INSTRUCTION
In the entries below, identify every line with the string "Data" and copy it.

ENTRIES SHOWN
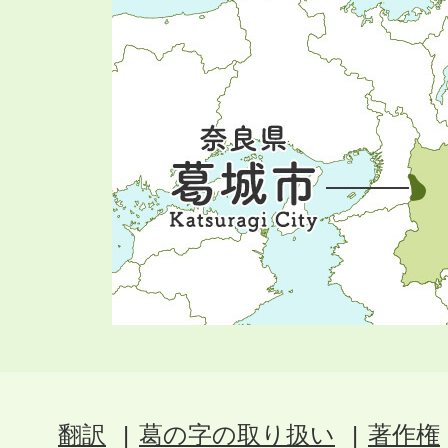
翻訳
葛の字の取り扱い
著作権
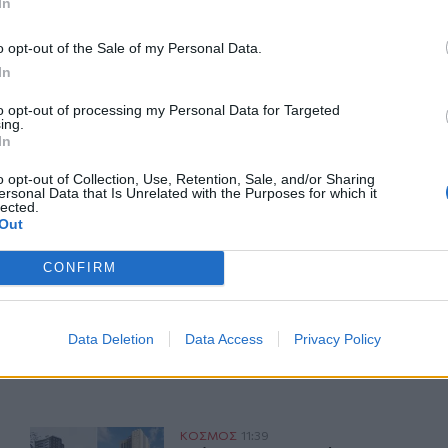
In
o opt-out of the Sale of my Personal Data.
In
ΙΚΆ TAGS
to opt-out of processing my Personal Data for Targeted
ing.
τ
Νεκρός
Ιράν
In
o opt-out of Collection, Use, Retention, Sale, and/or Sharing
ersonal Data that Is Unrelated with the Purposes for which it
lected.
Out
ερ του CRETALIVE
CONFIRM
ΤΗΝ ΕΊΔΗΣΗ
Data Deletion
Data Access
Privacy Policy
ματα απαγωγής
«Πόλεμος» στο Λονδίνο για το «μεγα-τέμενος»
ΚΟΣΜΟΣ
11:39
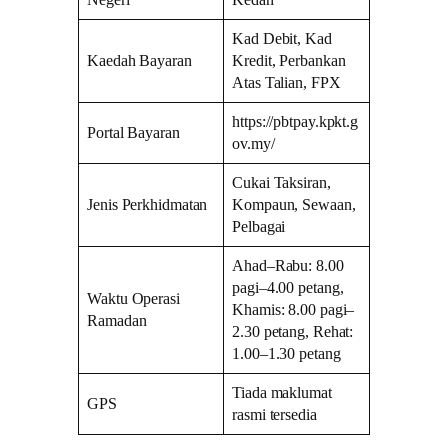
Negeri
Kedah
Kad Debit, Kad
Kaedah Bayaran
Kredit, Perbankan
Atas Talian, FPX
https://pbtpay.kpkt.g
Portal Bayaran
ov.my/
Cukai Taksiran,
Jenis Perkhidmatan
Kompaun, Sewaan,
Pelbagai
Ahad–Rabu: 8.00
pagi–4.00 petang,
Waktu Operasi
Khamis: 8.00 pagi–
Ramadan
2.30 petang, Rehat:
1.00–1.30 petang
Tiada maklumat
GPS
rasmi tersedia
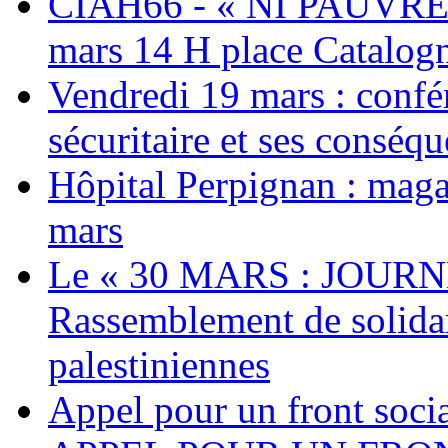
CIAH66 - « NI PAUVRES
mars 14 H place Catalog
Vendredi 19 mars : confé
sécuritaire et ses conséq
Hôpital Perpignan : maga
mars
Le « 30 MARS : JOURN
Rassemblement de solidari
palestiniennes
Appel pour un front socia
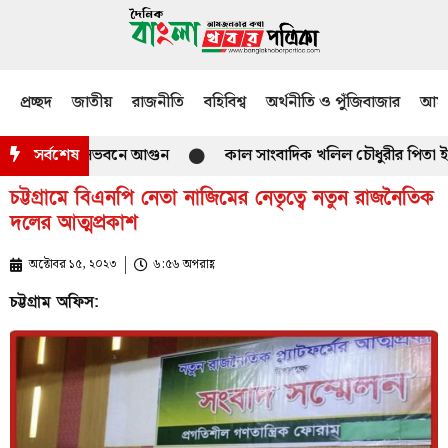
প্রচ্ছদ
জাতীয়
রাজনীতি
বহিবিশ্ব
অর্থনীতি ও পুঁজিবাজার
আমজ
নারের বাসভবনে আগুন
সর্বশেষ
কাল সাংবাদিক খলিল চৌধুরীর পিতা ইসমাঈল চ
চট্টগ্রামে বিএনপি নেতা নাজিমের নেতৃত্বে নতুন রাজনৈতিক
দলের আত্মপ্রকাশ
অক্টোবর ১৫, ২০২৩
৬:৫৬ অপরাহ্ণ
চট্টগ্রাম অফিস:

SOLVED EXERCISE
o opt-out of the Sale of my Personal Data.
to opt-out of processing my Personal Data for Targeted
ersonal Data that Is Unrelated with the Purposes for which it
Data Deletion
Data Access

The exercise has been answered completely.